━━━ EXCERPT PROVIDED ━━━

Following in the footsteps of the feisty Stilton Cheese Makers Association (SCMA), who back in 2006 called attention to their raison-d'être product by launching a perfume based on the familiar yet aesthetically unexplored pungency of Stilton cheese, the UK Federation of Bakers introduced an Eau de Toast, which is already sold out...
Its tag line is "Bringing Bread Back into Fashion" thereby association two antithetical contemporrary concepts: bread and fashion, as nowadays the fashion industry would recommend not eating or at least eating a low-carb diet if a couple of tissue papers won't tie you over thanks to their cotton fibers (dismal yet true story of beauty abuse).
The sweet aroma of warm toast has made many a domestic poet wax lyrical in the morning. But not until now has it been used in bottled form mimicking the codes of fine perfumery to instill a message of joie de vivre in those who have come to shun toast as a result of dieting concerns.
Mainstream olfactory marketing makes daily use of fresh baked bread scent to attract customers to bakery counters. It is a little bit more a thinking outside of the box to propose a spray bottle with a label reading Eau de Toast, in franglais, please, because this puts it on the map of the world of elegance.
One can argue that the scent of toast is easier to wear than that of blue cheese. A study in 2009 determined that the scent of broiled toast represented the #8 olfactory preference of the British when it comes to home-sweet-home scents. From atmospheric fragrance to skin perfume, therein lies the creative leap, which was taken for a limited time only.
Having said that, realistic bread notes in fine fragrances are not new. They have been incorporated in a few other perfumes over the years such as in Frédéric Malle En Passant (2000) (fresh baguette in the spring), Demeter Rye Bread (date unspecified, extant in 2008), By George! (2009) (cucumber sandwiches), Serge Lutens Jeux de Peau (2011) (piping hot baguette in the fall).
Still, this is a single-note perfume dedicated to bread and it has a political purpose.
And here comes the message in a bottle, "The limited edition scent was created by The Federation of Bakers to challenge the fashion for bread-free diets. With just 80 calories per slice, bread provides (at least) 10% of the adult daily intake of protein, fibre, calcium, iron, copper, zinc and manganese. What’s more, the Government’s Nutrition Survey shows that people who eat the most bread, consume the fewest calories."
To make the offer even more attractive the ad campaign shows a woman wearing Eau de Toast which proves to be as irresistible as the scent of grilled bacon to the hungry, enamored man sniffing the blend of skin and toast.
As the perfume has vanished from the shelves due to its popular success, The Federation of Bakers take stock and recommend the following: "We received an overwhelming response and unfortunately the limited edition Eau De Toast samples are now sold out. If you weren’t lucky enough to receive an exclusive bottle, why not make your own aroma by lightly toasting bread at home?"
See, that's the whole point, and it's as easy as pie.

━━━ DATA SECTION ━━━

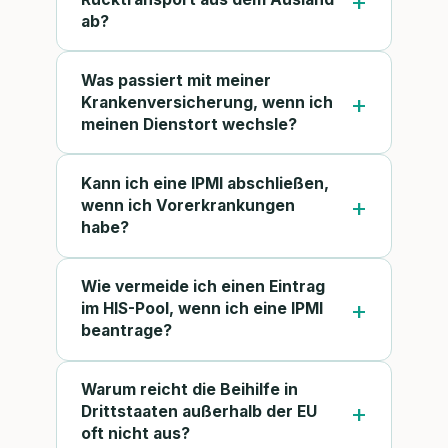
ab?
Was passiert mit meiner
Krankenversicherung, wenn ich
meinen Dienstort wechsle?
Kann ich eine IPMI abschließen,
wenn ich Vorerkrankungen
habe?
Wie vermeide ich einen Eintrag
im HIS-Pool, wenn ich eine IPMI
beantrage?
Warum reicht die Beihilfe in
Drittstaaten außerhalb der EU
oft nicht aus?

━━━

**EXERCISE BRIEF**
Retype the passage of the Eau de Toast piece above, starting at the words "One can argue" and ending with "limited time only.".

**RESPONSE AREA**
One can argue that the scent of toast is easier to wear than that of blue cheese. A study in 2009 determined that the scent of broiled toast represented the #8 olfactory preference of the British when it comes to home-sweet-home scents. From atmospheric fragrance to skin perfume, therein lies the creative leap, which was taken for a limited time only.